Parkhurst Forest & Carisbrooke
This morning we will head to the centre of the island to explore the extensive woodland.. First, we will visit Parkhurst Forest where we shall hope to see Red Squirrel. The future of this native animal in the UK is very much in the balance due to competition and disease transmitted by the introduced North American Grey Squirrel. Fortunately, the Isle of Wight is Grey Squirrel-free so the delightful Red Squirrel continues to survive here. The forest has a good population and has a trail and log-built viewing hide.
We may then visit the grounds of Carisbrooke Castle where the deep defensive ditch provides shelter for a number of butterfly species and the pretty Rosy Garlic and rare Meadow Clary grow.
Nearby, the small reserve at Arreton Cross gives us a chance to see the strange Purple Broomrape, a plant totally without chlorophyll, which is parasitic on the roots of Yarrow. Knotted and Clustered Clover are also found here.

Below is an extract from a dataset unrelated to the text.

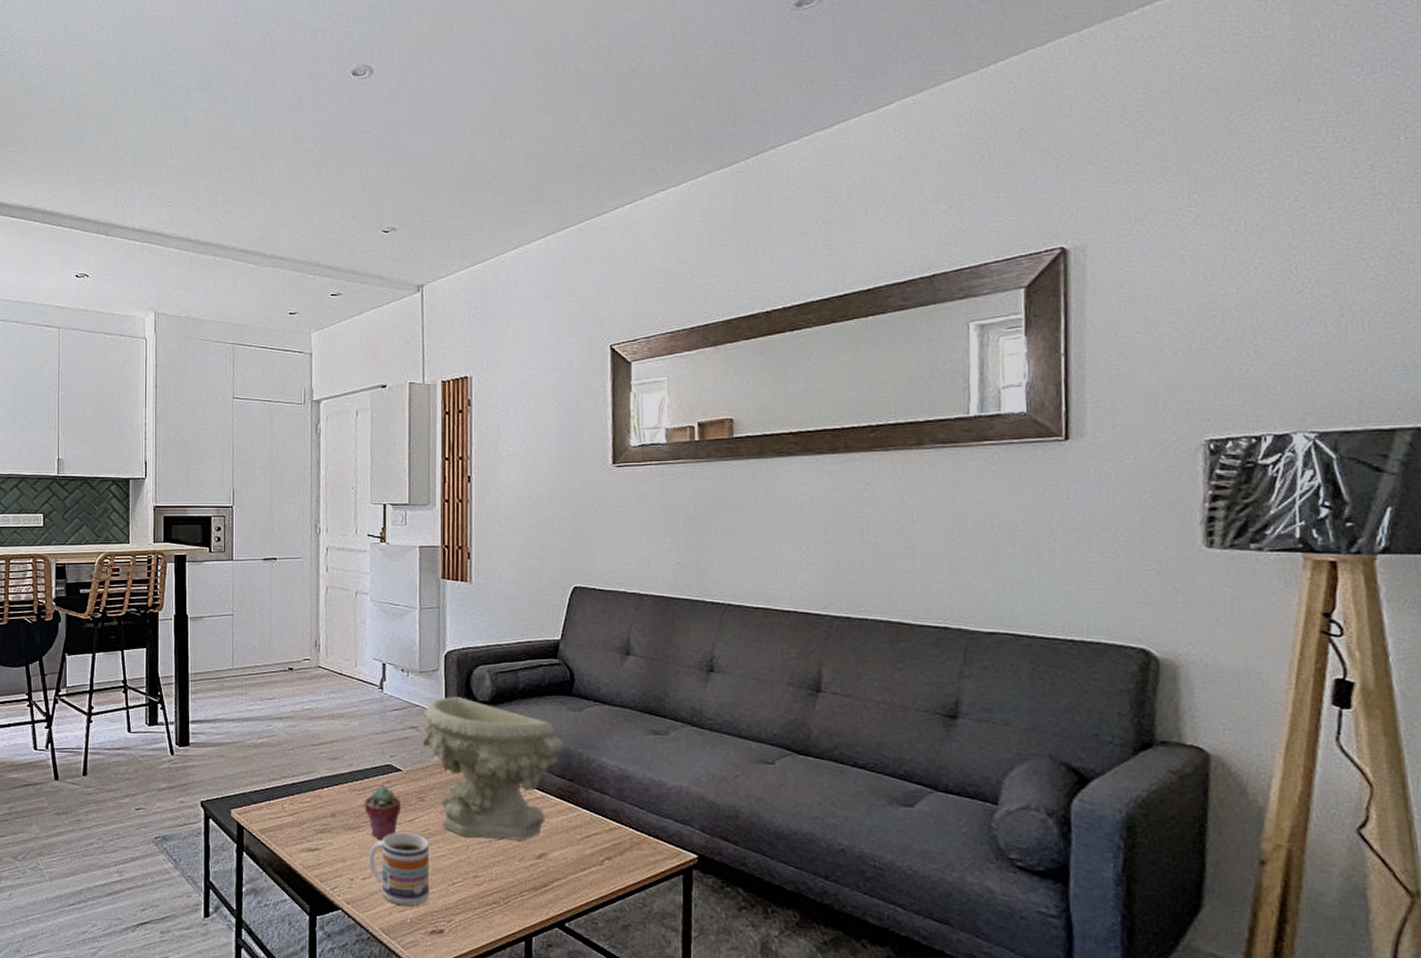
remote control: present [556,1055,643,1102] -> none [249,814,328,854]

Culver Cliffs, Brading Marshes & Firestone Copse
Today we will head east to visit the cliffs at Culver, near Sandown. These cliffs are lower and can be approached from the beach below. Many interesting maritime plants can be found here with the possibility of Nottingham Catchfly, Knotted Hedge-parsley, Subterranean Clover, Small-flowered Buttercup and Purple Broomrape.
We will then move to the RSPB reserve at Brading Marshes, a beautiful valley that spans the lower reaches of the River Yar before it disgorges into the sea at Bembridge Harbour. Here we may find Cetti’s, Reed and Sedge Warblers, Yellow Wagtail and Lapwing.
Finally, we will visit Firestone Copse where on the forest rides we should find the rare native plant, Narrow-leaved Lungwort, a member of the borage family with sharply-pointed, white-spotted leaves. The terminal clusters of flowers change colour from pink to purple as they age.
In the afternoon we will return to East Cowes to catch the return ferry to Southampton where the tour will conclude.